There is mixed research showing group differences in cognitive abilities between men and women with the exception of relatively consistent findings showing superior visual abilities in males. These findings have been difficult to evaluate because it is hard to tease apart sociocultural gender differences from differences that can be attributed to biological sex differences including endogenous sex hormones. Even though some studies on patients receiving exogenous sex hormones revealed gender differences that emerge at group levels on a few cognitive tasks, it is not yet clear whether these differences can be partially attributed to hormonal causes.

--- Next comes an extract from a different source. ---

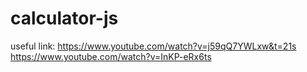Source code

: # calculator-js
useful link:
            https://www.youtube.com/watch?v=j59qQ7YWLxw&t=21s
            https://www.youtube.com/watch?v=InKP-eRx6ts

Considering the mixed findings in the literature, at this point, for midlife associated with hormone decline with reproductive senescence and AD, it is not possible to draw any definitive conclusions about whether estrogen seems to be able to maintain – or hold – levels of cognitive functioning, rather than enhancing them. Future studies need to shed light on the neurological underpinnings of the cognitive enhancement effects induced by sex hormones by investigating the neurochemistry of estrogens and testosterone without the confounding variables of diseases. As for the use of sex hormones as cognitive enhancers, the studies in transsexual individuals are more revealing, showing that the supplementation of female estrogen can enhance verbal skills whereas masculine androgen can increase performance in mathematical and visuospatial tasks. However, as pointed out in the previous section, also in this case, we cannot draw definitive conclusion because of some studies reporting null findings.

In sum, given the mixed findings in the literature and that more research is necessary, we cannot yet propose the supplementation of sex hormones as a promising tool for the maintenance rather than the enhancement of cognitive functions, especially to support neuroprotective functions across the life span.